I have shifted to become more conservative in my social doings and regimented in my personal adherance to preventitive COVID virus management, my husbamd has just become...more conservative.


While not a full-blown anti-vaxxer he's definitely uttered more then one familiar anti-vaxx idiom within my hearing and he's taken some personal stances I flat out abhore.


Ordinarily I try to respond to my husband's new rhetoric like a duck would- and let that hogwash just roll off my back; but there are times that no amount of quacking can silence him.


One such time occured in late spring. He had just returned home from work and was complaining of a cough, sore throat and headache.


Tres SUS as the kids would say.


I did my best to beg him to isolate but he poo-pooed my requests with a shrug of indifference.


On this particular occasion we had dodged a bullet and everyone tested negative. I felt relief, while my partner felt vindicated in feeling I was being paranoid.


His casual attitude to risk management infuriated me. When I could not make him respond to my boundaries, I took my show on the road and barricaded myself in my room and (metaphorically) barred the door. Sadly, as a mom my fortress of solitude was automatically compromised.


I could avoid my husband, but I could not deny my children night hugs and kisses.


On one particularly enraging occasion after saying goodnight to the kids my hubby was getting ready for the night shift.


Earlier in the day he had again complained about chills and a scratchy throat, while casually recalling a slew of workplace absences in relation to his coworkers. I asked that he be cautious about coming near me until after he had a negative COVID test. He, not-so-politely refused to test.


Protocols reached a stalemate in our home that day. I asked that he either isolate or mask up, he declined stating his freedom in his own home.


Two days later he was sick and off work, and two days after I was positive.


Douche bag, thy name is husband.


Not only was I sick with the Vid but I was also li-vid. I sat in my bed in a nest of anger for a full week in COVID enduced discomfort, my lungs burning with infection and indignant rage.


Though I didn't require hospitalization, I did get pretty sick.


In a twist of fate, just two days prior to falling symptomatically ill, I had a final barrage of cardiac imaging for my pre-transplant accessment.


My images were notably good showing no concerns.


Flashforward to two weeks post COVID. My chest still felt tight. I still felt like I had fluid in my chest. Something wasn't right. To the hospital I went. After hours of waiting, I was sent for a full array of chest x-rays.


My results shocked me.


My heart was enlarged. It showed signs of rewed congestion. Heart failure had begun again.


Devastation overwhelmed me. Just two weeks prior I had been cleared by my transplant clinic cardiologist; my heart was in excellent shape.

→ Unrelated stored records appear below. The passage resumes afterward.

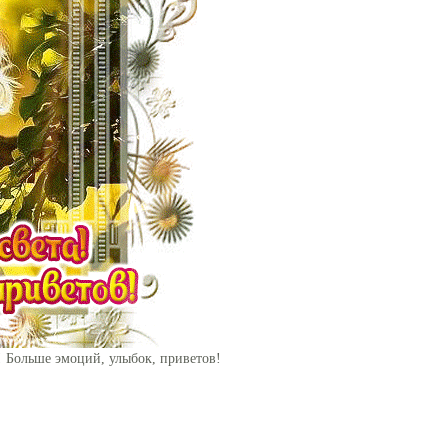
! Больше эмоций, улыбок, приветов!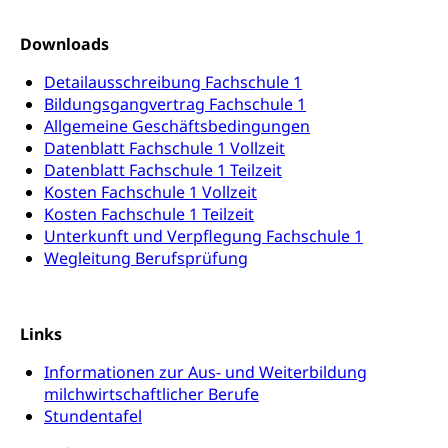
Downloads
Detailausschreibung Fachschule 1
Bildungsgangvertrag Fachschule 1
Allgemeine Geschäftsbedingungen
Datenblatt Fachschule 1 Vollzeit
Datenblatt Fachschule 1 Teilzeit
Kosten Fachschule 1 Vollzeit
Kosten Fachschule 1 Teilzeit
Unterkunft und Verpflegung Fachschule 1
Wegleitung Berufsprüfung
Links
Informationen zur Aus- und Weiterbildung
milchwirtschaftlicher Berufe
Stundentafel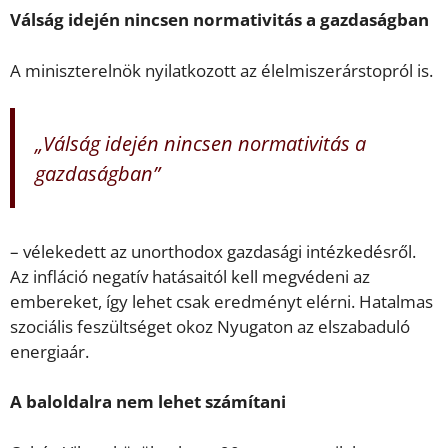
Válság idején nincsen normativitás a gazdaságban
A miniszterelnök nyilatkozott az élelmiszerárstopról is.
„Válság idején nincsen normativitás a
gazdaságban”
– vélekedett az unorthodox gazdasági intézkedésről.
Az infláció negatív hatásaitól kell megvédeni az
embereket, így lehet csak eredményt elérni. Hatalmas
szociális feszültséget okoz Nyugaton az elszabaduló
energiaár.
A baloldalra nem lehet számítani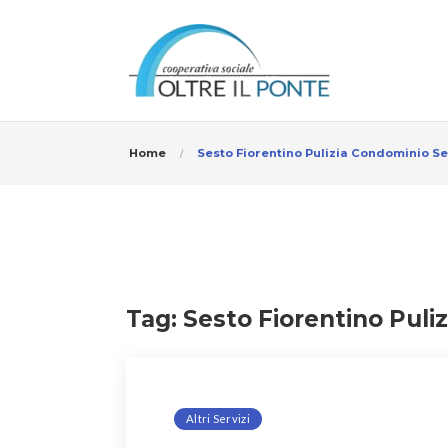
Home
Sesto Fiorentino Pulizia Condominio S
Tag:
Sesto Fiorentino Puli
Altri Servizi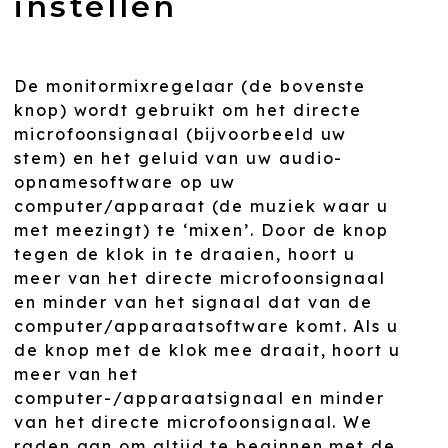
instellen
De monitormixregelaar (de bovenste
knop) wordt gebruikt om het directe
microfoonsignaal (bijvoorbeeld uw
stem) en het geluid van uw audio-
opnamesoftware op uw
computer/apparaat (de muziek waar u
met meezingt) te ‘mixen’. Door de knop
tegen de klok in te draaien, hoort u
meer van het directe microfoonsignaal
en minder van het signaal dat van de
computer/apparaatsoftware komt. Als u
de knop met de klok mee draait, hoort u
meer van het
computer-/apparaatsignaal en minder
van het directe microfoonsignaal. We
raden aan om altijd te beginnen met de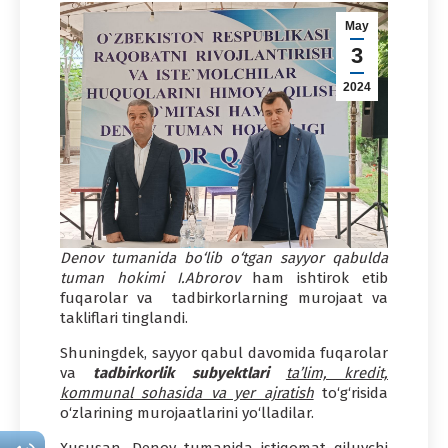
May
3
2024
Denov tumanida bo‘lib o‘tgan sayyor qabulda
tuman hokimi I.Abrorov
ham ishtirok etib
fuqarolar va tadbirkorlarning murojaat va
takliflari tinglandi.
Shuningdek, sayyor qabul davomida fuqarolar
va
tadbirkorlik subyektlari
ta’lim, kredit,
kommunal sohasida va yer ajratish
to‘g‘risida
o‘zlarining murojaatlarini yo‘lladilar.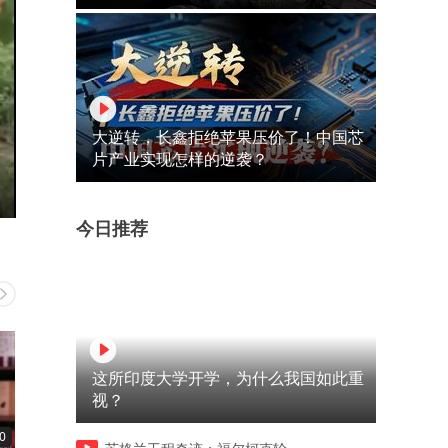
大逆转，长鑫拒绝苹果压价了！中国芯
片产业实现怎样的逆袭？
今日推荐
这所印度大学开学，为什么我国如此重
视？
0
02:03
06:56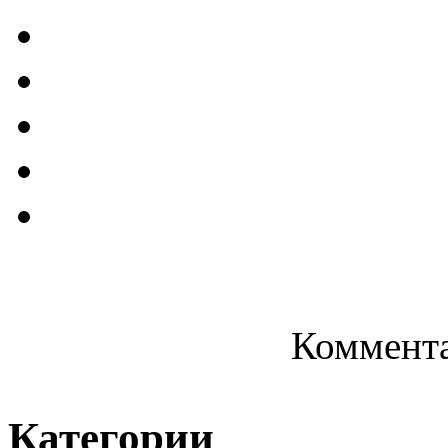
Коммента
Категории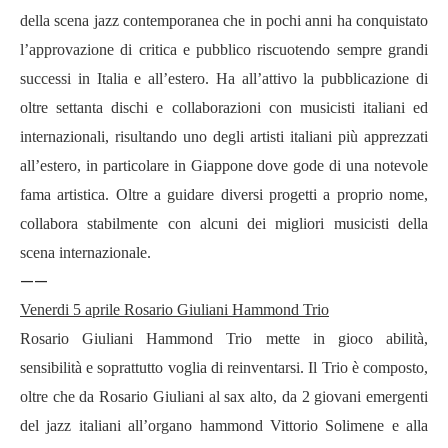
della scena jazz contemporanea che in pochi anni ha conquistato
l’approvazione di critica e pubblico riscuotendo sempre grandi
successi in Italia e all’estero. Ha all’attivo la pubblicazione di
oltre settanta dischi e collaborazioni con musicisti italiani ed
internazionali, risultando uno degli artisti italiani più apprezzati
all’estero, in particolare in Giappone dove gode di una notevole
fama artistica. Oltre a guidare diversi progetti a proprio nome,
collabora stabilmente con alcuni dei migliori musicisti della
scena internazionale.
——
Venerdi 5 aprile Rosario Giuliani Hammond Trio
Rosario Giuliani Hammond Trio mette in gioco abilit
à
,
sensibilit
à
e soprattutto voglia di reinventarsi. Il Trio è composto,
oltre che da Rosario Giuliani al sax alto, da 2 giovani emergenti
del jazz italiani all
’
organo hammond Vittorio Solimene e alla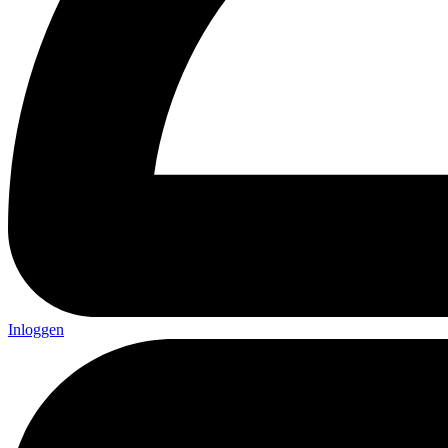
Inloggen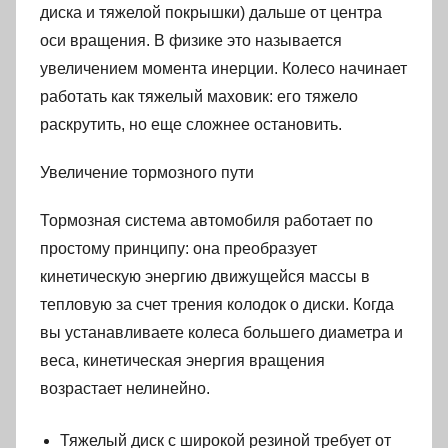
диска и тяжелой покрышки) дальше от центра
оси вращения. В физике это называется
увеличением момента инерции. Колесо начинает
работать как тяжелый маховик: его тяжело
раскрутить, но еще сложнее остановить.
Увеличение тормозного пути
Тормозная система автомобиля работает по
простому принципу: она преобразует
кинетическую энергию движущейся массы в
тепловую за счет трения колодок о диски. Когда
вы устанавливаете колеса большего диаметра и
веса, кинетическая энергия вращения
возрастает нелинейно.
Тяжелый диск с широкой резиной требует от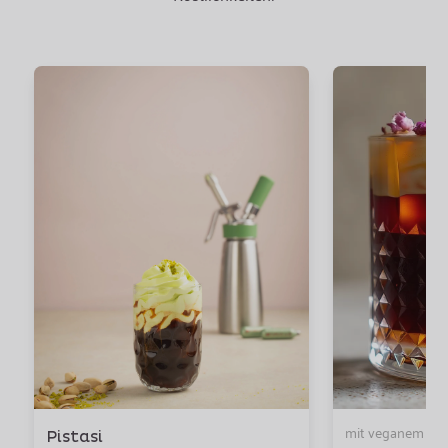
mit veganem Or
Pistasi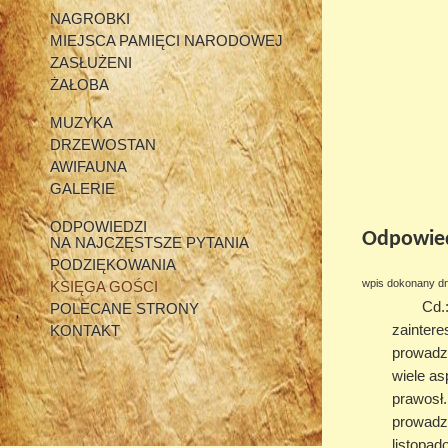
NAGROBKI
MIEJSCA PAMIĘCI NARODOWEJ
ZASŁUŻENI
ŻAŁOBA
MUZYKA
DRZEWOSTAN
AWIFAUNA
GALERIE
ODPOWIEDZI
Odpowiedź
NA NAJCZĘSTSZE PYTANIA
PODZIĘKOWANIA
wpis dokonany dn
KSIĘGA GOŚCI
Cd.
POLECANE STRONY
zaintere
KONTAKT
prowadzo
wiele as
prawosł.
prowadzi
listopa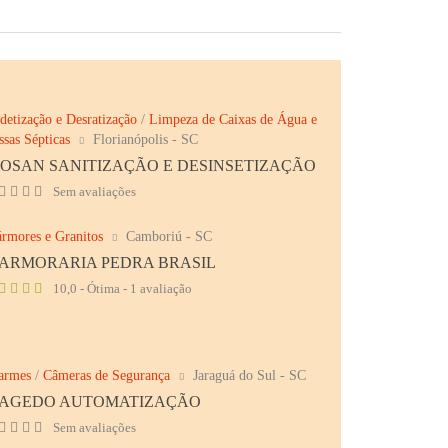
detização e Desratização
/
Limpeza de Caixas de Água e
ssas Sépticas
Florianópolis - SC
IOSAN SANITIZAÇÃO E DESINSETIZAÇÃO
Sem avaliações
rmores e Granitos
Camboriú - SC
ARMORARIA PEDRA BRASIL
10,0 - Ótima - 1 avaliação
armes
/
Câmeras de Segurança
Jaraguá do Sul - SC
AGEDO AUTOMATIZAÇÃO
Sem avaliações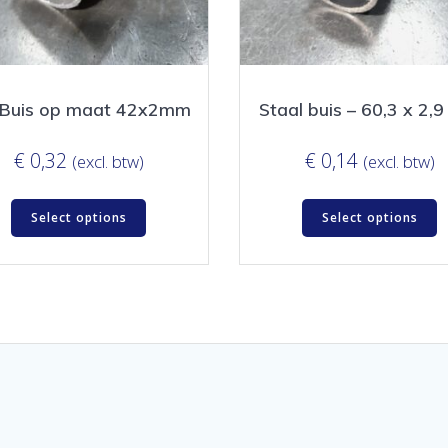
 Buis op maat 42x2mm
Staal buis – 60,3 x 2,
€
0,32
€
0,14
(excl. btw)
(excl. btw)
Select options
Select options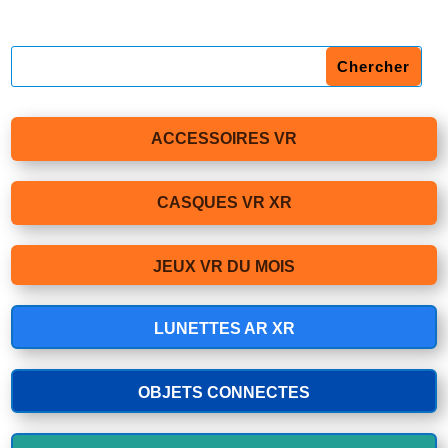
ACCESSOIRES VR
CASQUES VR XR
JEUX VR DU MOIS
LUNETTES AR XR
OBJETS CONNECTES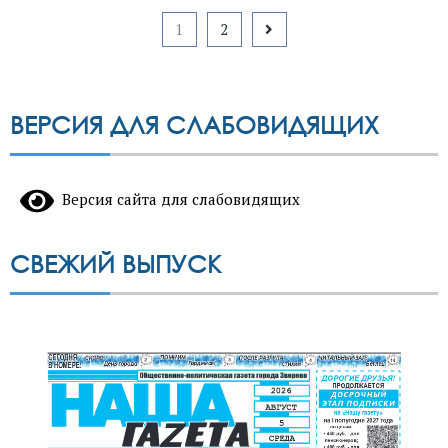
Пагинация
1
2
записей
ВЕРСИЯ ДЛЯ СЛАБОВИДЯЩИХ
Версия сайта для слабовидящих
СВЕЖИЙ ВЫПУСК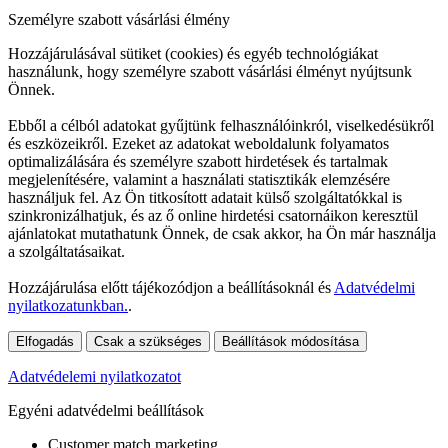
Személyre szabott vásárlási élmény
Hozzájárulásával sütiket (cookies) és egyéb technológiákat
használunk, hogy személyre szabott vásárlási élményt nyújtsunk
Önnek.
Ebből a célból adatokat gyűjtünk felhasználóinkról, viselkedésükről
és eszközeikről. Ezeket az adatokat weboldalunk folyamatos
optimalizálására és személyre szabott hirdetések és tartalmak
megjelenítésére, valamint a használati statisztikák elemzésére
használjuk fel. Az Ön titkosított adatait külső szolgáltatókkal is
szinkronizálhatjuk, és az ő online hirdetési csatornáikon keresztül
ajánlatokat mutathatunk Önnek, de csak akkor, ha Ön már használja
a szolgáltatásaikat.
Hozzájárulása előtt tájékozódjon a beállításoknál és
Adatvédelmi
nyilatkozatunkban.
.
Elfogadás
Csak a szükséges
Beállítások módosítása
Adatvédelemi nyilatkozatot
Egyéni adatvédelmi beállítások
Customer match marketing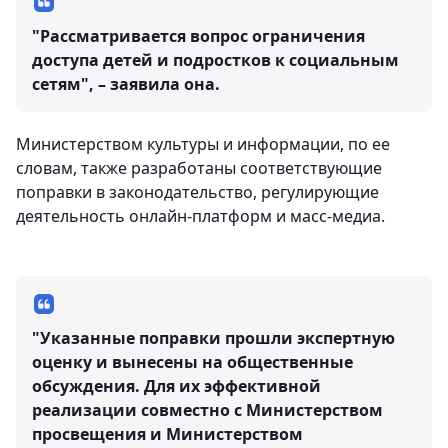
"Рассматривается вопрос ограничения
доступа детей и подростков к социальным
сетям", – заявила она.
Министерством культуры и информации, по ее
словам, также разработаны соответствующие
поправки в законодательство, регулирующие
деятельность онлайн-платформ и масс-медиа.
"Указанные поправки прошли экспертную
оценку и вынесены на общественные
обсуждения. Для их эффективной
реализации совместно с Министерством
просвещения и Министерством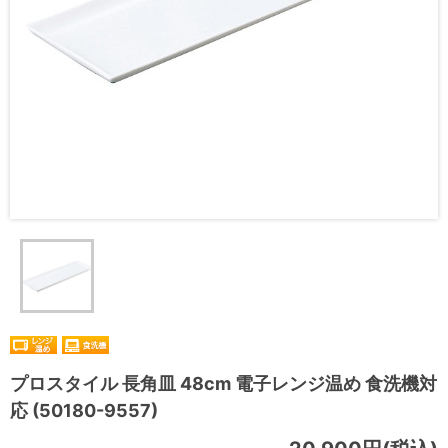
プロスタイル 長角皿 48cm 電子レンジ温め 食洗機対
応 (50180-9557)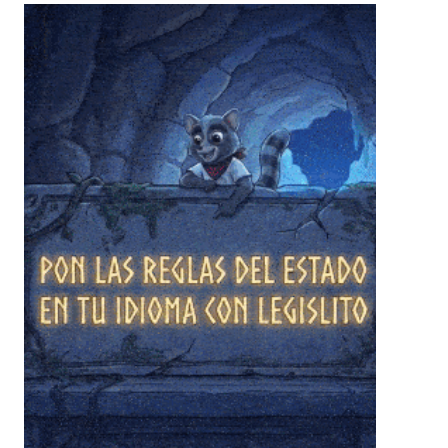
❄
❄
❄
❄
❄
❄
❄
❄
❄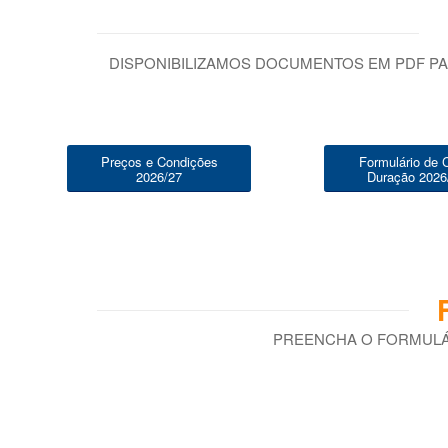
DISPONIBILIZAMOS DOCUMENTOS EM PDF PA
Preços e Condições
Formulário de 
2026/27
Duração 2026
PREENCHA O FORMULÁ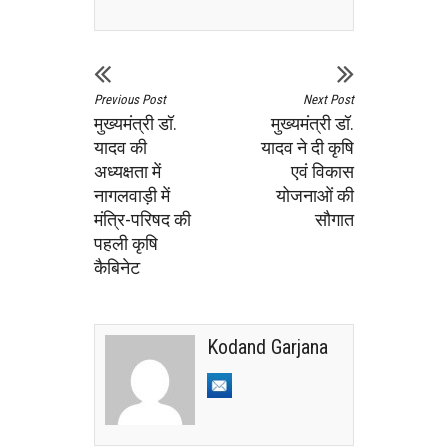
Previous Post
Next Post
मुख्यमंत्री डॉ.
मुख्यमंत्री डॉ.
यादव की
यादव ने दी कृषि
अध्यक्षता में
एवं विकास
नागलवाड़ी में
योजनाओं की
मंत्रि-परिषद की
सौगात
पहली कृषि
कैबिनेट
Kodand Garjana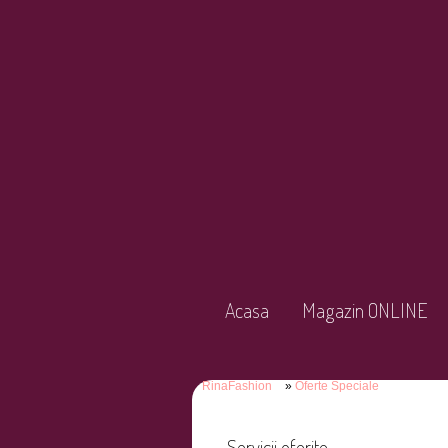
Acasa
Magazin ONLINE
RinaFashion
Oferte Speciale
Servicii oferite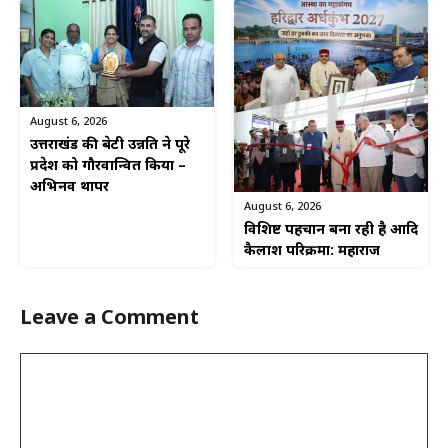
August 6, 2026
उत्तराखंड की बेटी उन्नति ने पूरे
प्रदेश को गौरवान्वित किया –
अभिनव थापर
August 6, 2026
विशिष्ट पहचान बना रही है आदि
कैलाश परिक्रमा: महाराज
Leave a Comment
Comment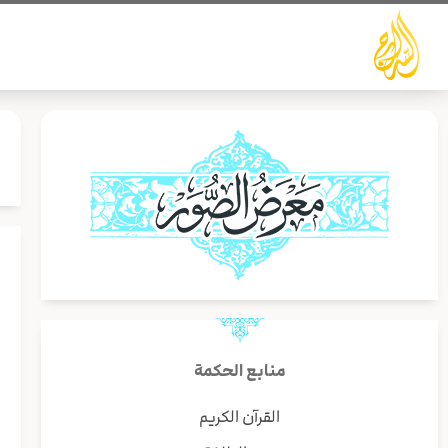
خطي
لى
لمحتوى
ص
منابع الحكمة
القرآن الكريم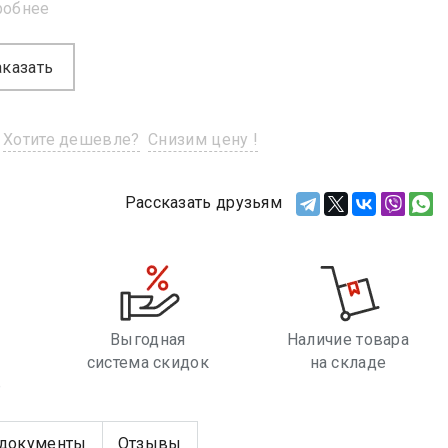
робнее
аказать
Хотите дешевле?
Снизим цену !
Рассказать друзьям
Выгодная
Наличие товара
система скидок
на складе
е
документы
Отзывы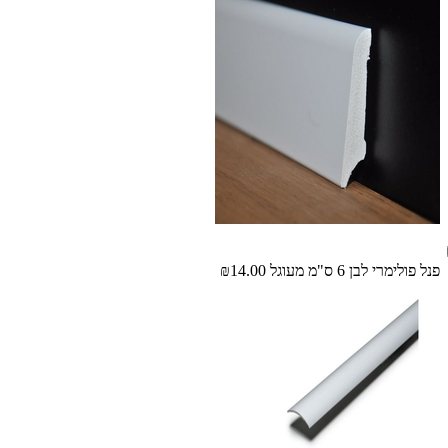
פנל פולימרי לבן 6 ס"מ מעוגל
₪14.00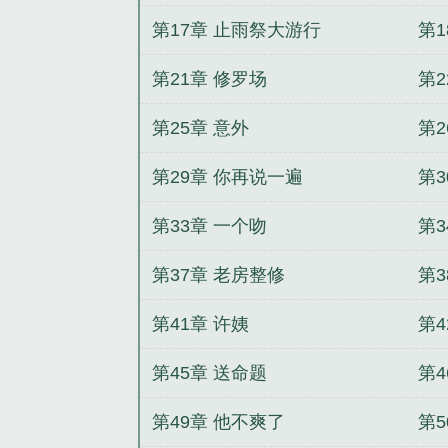
第17章 止雨祭大游行
第
第21章 修罗场
第
第25章 意外
第2
第29章 你再说一遍
第
第33章 一个吻
第
第37章 老房整修
第3
第41章 许姨
第
第45章 送命题
第4
第49章 他不爽了
第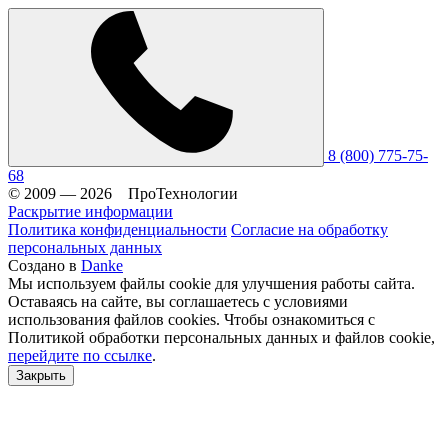
8 (800) 775-75-
68
© 2009 — 2026 ПроТехнологии
Раскрытие информации
Политика конфиденциальности
Согласие на обработку
персональных данных
Создано в
Danke
Мы используем файлы cookie для улучшения работы сайта.
Оставаясь на сайте, вы соглашаетесь с условиями
использования файлов cookies. Чтобы ознакомиться с
Политикой обработки персональных данных и файлов cookie,
перейдите по ссылке
.
Закрыть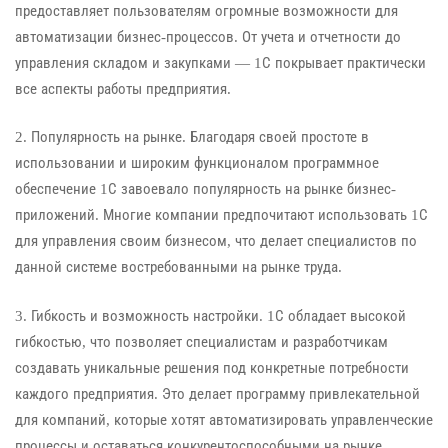
предоставляет пользователям огромные возможности для
автоматизации бизнес-процессов. От учета и отчетности до
управления складом и закупками — 1С покрывает практически
все аспекты работы предприятия.
2. Популярность на рынке. Благодаря своей простоте в
использовании и широким функционалом программное
обеспечение 1С завоевало популярность на рынке бизнес-
приложений. Многие компании предпочитают использовать 1С
для управления своим бизнесом, что делает специалистов по
данной системе востребованными на рынке труда.
3. Гибкость и возможность настройки. 1С обладает высокой
гибкостью, что позволяет специалистам и разработчикам
создавать уникальные решения под конкретные потребности
каждого предприятия. Это делает программу привлекательной
для компаний, которые хотят автоматизировать управленческие
процессы и оставаться конкурентоспособными на рынке.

Now I was a victim of what the ER doc identified as Long-COVID. For 2-3 months simple tasks left me breathless. I couldn't walk more then a few steps without needing a break.


I felt disgusting. I felt dispair.


Convinced I was going to be permently disqualified for a kidney transplant, I began to feel myself teeter on the edge of depression.


In response to my looming depression, I worked hard. I worked at decluttering my space, worked at my mental health, worked at communicating with my husband.


My husband for his part, recognized his role in my precarity. Despite not fully believing in the rhetoric, he agreed to masking when I requested moving forward.


A year later updated chest images reveal my heart to be normal sized again. The congestion has mostly resolved and I'm cleared for transplant.


The hubby and I have a truce and he's become more educated on the need to guard my lowered immunity.


It hasn't been easy or without growing pains- but we're still working and growing together.